Wilkinson Microwave Anisotropy Probe

The Wilkinson Microwave Anisotropy Probe (WMAP) – also known as the Microwave Anisotropy Probe (MAP), and Explorer 80 – is a spacecraft which measures differences in the temperature of the Big Bang's remnant radiant heat – the Cosmic Microwave Background Radiation – across the full sky. Headed by Professor Charles L. Bennett, Johns Hopkins University, the mission was developed in a joint partnership between the NASA Goddard Space Flight Center and Princeton University. The WMAP spacecraft was launched on June 30, 2001, at 19:46:46 GDT, from Florida. The WMAP mission succeeds the COBE space mission and was the second medium-class (MIDEX) spacecraft of the Explorer program. In 2003, MAP was renamed WMAP in honor of cosmologist David Todd Wilkinson (1935–2002), who had been a member of the mission's science team.

WMAP's measurements played the key role in establishing the current Standard Model of Cosmology: the Lambda-CDM model. WMAP data are very well fit by a universe that is dominated by dark energy in the form of a cosmological constant. Other cosmological data are also consistent, and together tightly constrain the Model. In the Lambda-CDM model of the universe, the age of the universe is 13.75 ± 0.11 billion years. The WMAP mission's determination of the age of the universe to better than 1% precision was recognized by the Guinness Book of World Records. The current expansion rate of the universe is (see Hubble constant) of 70.5 ± 1.3 km·s−1·Mpc−1. The content of the universe presently consists of 4.56% ± 0.15% ordinary baryonic matter; 22.8% ± 1.3% Cold dark matter (CDM) that neither emits nor absorbs light; and 72.6% ± 1.5% of dark energy in the form of a cosmological constant that accelerates the expansion of the universe. Less than 1% of the current contents of the universe is in neutrinos, but WMAP's measurements have found, for the first time in 2008, that the data prefers the existence of a cosmic neutrino background with an effective number of neutrino flavors of 4.4 ± 1.5, consistent with the expectation of 3.06. The contents point to a Euclidean flat geometry, with the ratio of the energy density in curvature to the critical density 0.0179 < Ωk <0.0081 (95%CL). The WMAP measurements also support the cosmic inflation paradigm in several ways, including the flatness measurement.
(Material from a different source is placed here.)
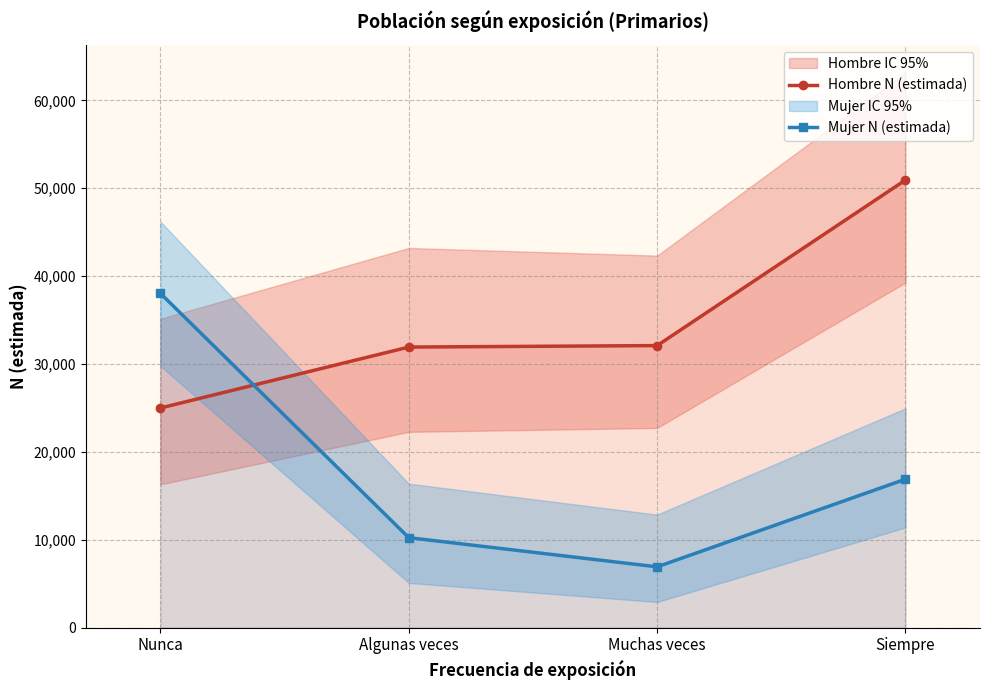

After their last crossing, which series has the higher values: Mujer N (estimada) or Hombre N (estimada)?

Hombre N (estimada)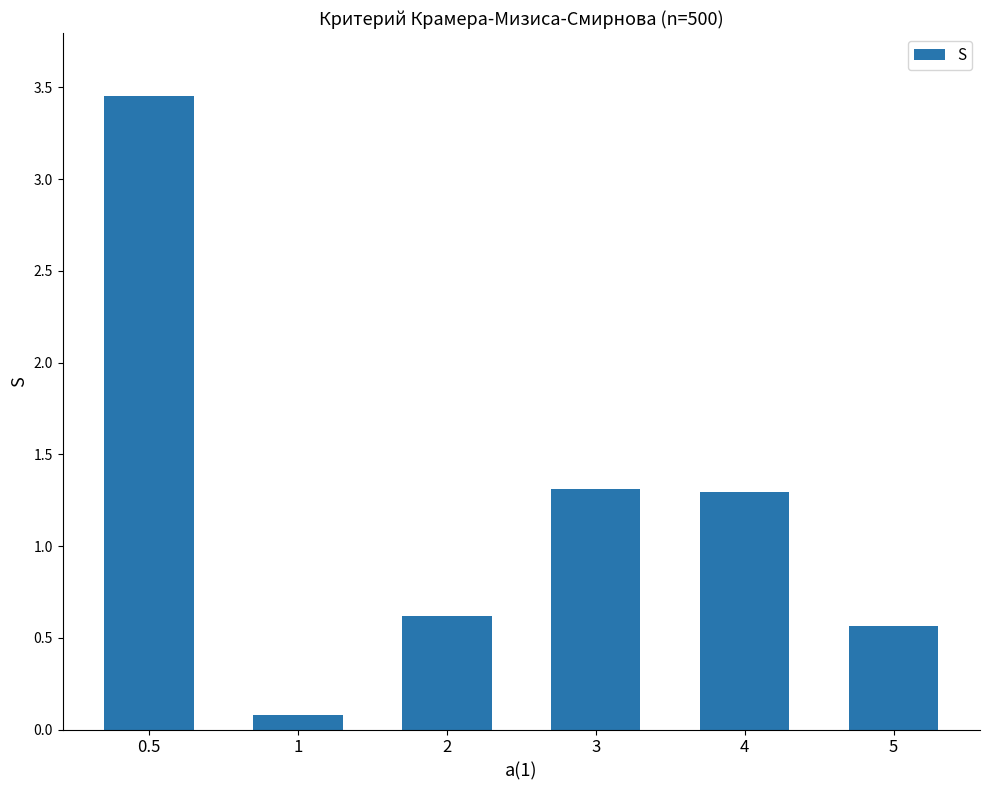

What is the difference between the second highest and second lowest values?

0.7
According to Science magazine, the WMAP was the Breakthrough of the Year for 2003. This mission's results papers were first and second in the "Super Hot Papers in Science Since 2003" list. Of the all-time most referenced papers in physics and astronomy in the INSPIRE-HEP database, only three have been published since 2000, and all three are WMAP publications. On May 27, 2010, it was announced that Bennett, Lyman A. Page, Jr., and David N. Spergel, the latter both of Princeton University, would share the 2010 Shaw Prize in astronomy for their work on WMAP.

As of October 2010, the WMAP spacecraft is in a graveyard orbit after 9 years of operations. The Astronomy and Physics Senior Review panel at NASA Headquarters has endorsed a total of 9 years of WMAP operations, through September 2010. All WMAP data are released to the public and have been subject to careful scrutiny.

Some aspects of the data are statistically unusual for the Standard Model of Cosmology. For example, the greatest angular-scale measurements, the quadrupole moment, is somewhat smaller than the Model would predict, but this discrepancy is not highly significant. A large cold spot and other features of the data are more statistically significant, and research continues into these.